Sudden cardiac death (SCD) – including out-of-hospital cardiac arrests – is responsible for over 300,000 deaths in the U.S. yearly. In 2002, the wearable cardioverter defibrillator (WCD) gained FDA approval for its efficacy in the prevention of sudden cardiac arrest or death in certain at-risk populations. Despite the prevalence of SCD and the demonstrated efficacy of the WCD, this technology remains underprescribed, according to a review to appear in the journal Current Problems in Cardiology.
Sudden cardiac arrest is the event that occurs when an abnormal cardiac rhythm causes haemodynamic instability and subsequent collapse in the absence of normal breathing and signs of circulation. It often leads to SCD, which usually occurs within one hour of symptom onset (if witnessed) or within 24 hours of the last known time a patient was alive (if unwitnessed). Annually in the United States, SCD comprises 40-50 percent of total mortality rates from cardiovascular disease.
Patients with the highest risk of SCD are those with ischaemic and nonischaemic cardiomyopathy who have a reduced left ventricular ejection fraction (≤ 35-40%). Risk factors for ischaemic heart disease and SCD are similar and include smoking, hypertension, dyslipidaemia, and diabetes.

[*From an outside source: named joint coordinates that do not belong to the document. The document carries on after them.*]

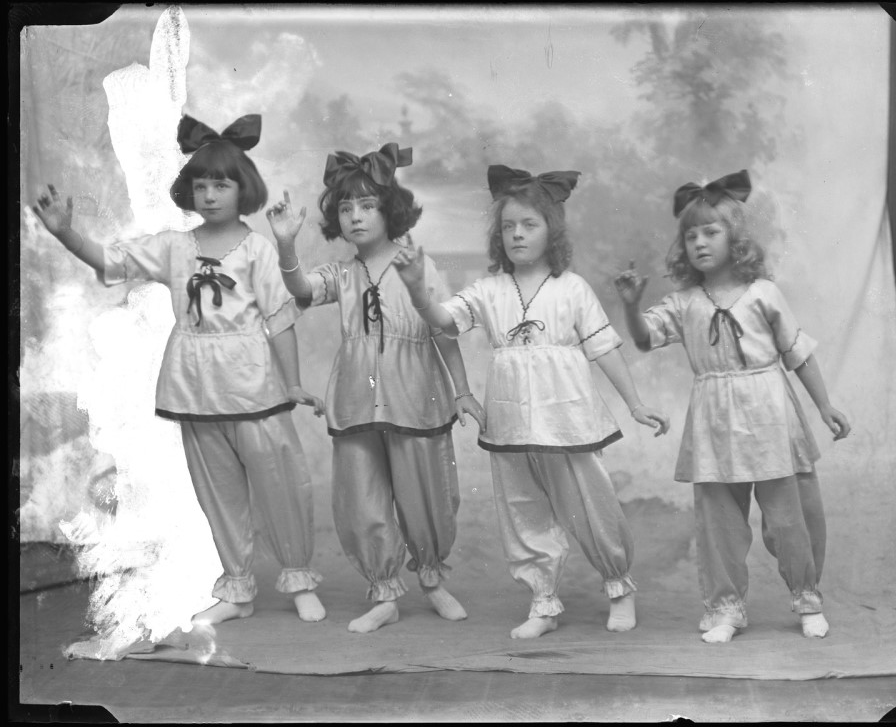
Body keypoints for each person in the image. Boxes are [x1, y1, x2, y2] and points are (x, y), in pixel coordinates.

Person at [32, 114, 328, 625]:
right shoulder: (172, 245)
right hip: (194, 385)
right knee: (217, 490)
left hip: (254, 384)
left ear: (244, 189)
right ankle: (237, 589)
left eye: (222, 183)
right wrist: (66, 234)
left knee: (279, 480)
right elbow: (112, 261)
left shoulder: (257, 248)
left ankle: (299, 575)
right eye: (201, 183)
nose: (210, 194)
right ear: (188, 190)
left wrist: (295, 381)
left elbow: (280, 321)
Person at [392, 165, 668, 639]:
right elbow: (444, 321)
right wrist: (418, 289)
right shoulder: (488, 289)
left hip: (568, 418)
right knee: (524, 511)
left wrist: (636, 405)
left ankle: (619, 585)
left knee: (591, 502)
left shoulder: (572, 288)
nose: (517, 234)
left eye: (529, 225)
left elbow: (604, 349)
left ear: (551, 231)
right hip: (512, 419)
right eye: (508, 226)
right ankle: (543, 600)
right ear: (498, 235)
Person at [614, 170, 851, 643]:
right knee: (718, 519)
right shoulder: (683, 302)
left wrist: (824, 406)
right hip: (714, 418)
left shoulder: (763, 293)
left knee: (790, 516)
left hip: (769, 412)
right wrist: (631, 305)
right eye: (691, 234)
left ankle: (806, 597)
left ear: (735, 238)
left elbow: (797, 352)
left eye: (711, 231)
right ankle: (725, 607)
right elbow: (643, 340)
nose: (700, 242)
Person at [266, 144, 484, 633]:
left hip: (416, 390)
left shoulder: (420, 266)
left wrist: (463, 391)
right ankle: (384, 592)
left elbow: (442, 330)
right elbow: (301, 291)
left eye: (367, 206)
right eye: (345, 208)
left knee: (427, 491)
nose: (355, 217)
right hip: (356, 393)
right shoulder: (342, 273)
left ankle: (431, 579)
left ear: (390, 209)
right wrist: (285, 245)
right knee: (361, 495)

"The wearable cardioverter defibrillator has emerged as an important, noninvasive tool to combat sudden cardiac death in high-risk patients who are not candidates for implantable cardioverter defibrillators," the journal article notes. "Despite gaining FDA approval in 2002 and making its way into national guidelines in both Europe and the United States, the device remains underprescribed and, thus, underutilised clinically."

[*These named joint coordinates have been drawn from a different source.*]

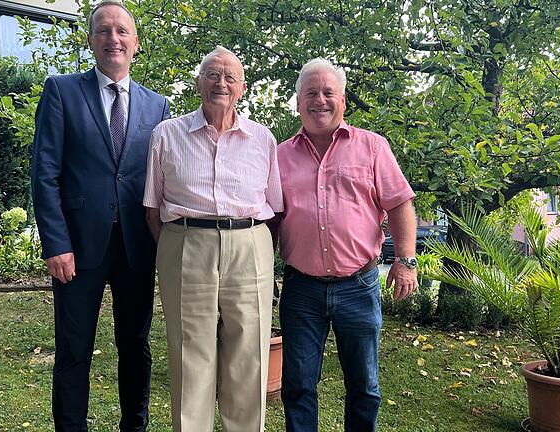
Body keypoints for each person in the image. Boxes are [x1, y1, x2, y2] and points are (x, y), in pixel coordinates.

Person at [30, 1, 170, 430]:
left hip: (136, 247)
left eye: (122, 31)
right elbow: (44, 174)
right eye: (104, 31)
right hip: (77, 248)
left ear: (136, 43)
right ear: (90, 40)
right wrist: (56, 244)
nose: (114, 39)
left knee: (136, 346)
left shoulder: (157, 106)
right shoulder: (61, 91)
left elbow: (162, 182)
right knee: (73, 349)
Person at [142, 46, 283, 432]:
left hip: (249, 245)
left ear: (242, 88)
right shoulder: (167, 134)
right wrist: (181, 246)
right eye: (212, 74)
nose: (221, 82)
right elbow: (152, 209)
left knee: (249, 352)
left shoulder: (262, 139)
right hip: (186, 243)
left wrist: (253, 247)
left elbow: (275, 207)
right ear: (198, 82)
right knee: (190, 353)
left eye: (230, 77)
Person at [275, 58, 418, 431]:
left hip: (359, 285)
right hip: (301, 288)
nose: (319, 100)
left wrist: (406, 261)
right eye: (310, 93)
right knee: (298, 385)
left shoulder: (372, 147)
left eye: (328, 93)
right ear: (298, 102)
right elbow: (270, 218)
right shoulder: (279, 156)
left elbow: (400, 203)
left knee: (364, 387)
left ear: (343, 101)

Currently, the LifeVest® (ZOLL Lifecor Corp., Pittsburgh, PA, USA) is the only WCD manufactured. It acts as a continuous heart-rhythm monitor and is capable of producing up to five biphasic shocks at a maximum of 150 Joules each when ventricular fibrillation (VF) or ventricular tachycardia (VT) are detected. The two components of the device are the vest itself, which has electrodes embedded within the fabric, and a defibrillation unit that is carried separately. An added safety feature of the LifeVest® are two buttons that, when pressed simultaneously, can abort the defibrillation sequence in conscious patients.
WCDs have gradually become part of major guidelines, including those disseminated by the European Society of Cardiology and the American Heart Association, American College of Cardiology, and Heart Rhythm Society’s combined guidelines. The 2016 ESC Guidelines find WCDs potentially able to assess one’s ventricular rate “during rest, exercise, and sleep,” but the value of this monitoring is yet to be established. Despite being able to assess heart rate and rhythm, the WCD lacks the ability to pace should a patient develop a bradyarrhythmia.
Moreover, the 2017 ACC/AHA/HRS Guidelines note many potential uses for WCDs that are yet to become guideline-based indications for therapy. For example, WCDs may provide protection in patients who have been resuscitated from a sudden cardiac arrest event due to coronary spasm but have yet to be optimised on medical therapy or in whom medical therapy is ineffective.
However, as of 2012 (or 10 years after the LifeVest® entered the market), only 60,000 devices had been prescribed worldwide. More recent data on prescribing practices has not been made available. Unless annual prescription in the U.S. alone has grown to over 300,000, to equate the number of SCDs annually, this discrepancy highlights the underutilisation of this device, according to the journal article.
In the review article, Pooja S. Jagadish, MD, of the Department of Internal Medicine, University of Tennessee Health Science Center, and co-authors highlight the potential causes for underutilisation of the WCD. Among these reasons include confusion about the guidelines and when to prescribe, who can prescribe the device, and debate about whether the WCD is efficacious based on recent studies.
Other social barriers to prescription include cost and adherence to therapy by the patient. One daunting issue is that of false alarms and inappropriate shocks, the authors note.
"There appear to be multiple problems with education about the WCD and numerous social barriers to overcome; these issues prevent the device from fulfilling its true purpose. Ultimately, by improving prescriber education about the wearable cardioverter defibrillator and addressing factors such as cost, comfort, and transparency of data, the decision to prescribe will be more squarely placed in providers’ hands with the potential of positively impacting patient lives," write Dr. Jagadish and co-authors. They also say future studies should focus on assessing the true reasons for underprescription and assessing how incorporating WCDs into a heart failure order set could improve rates of device administration.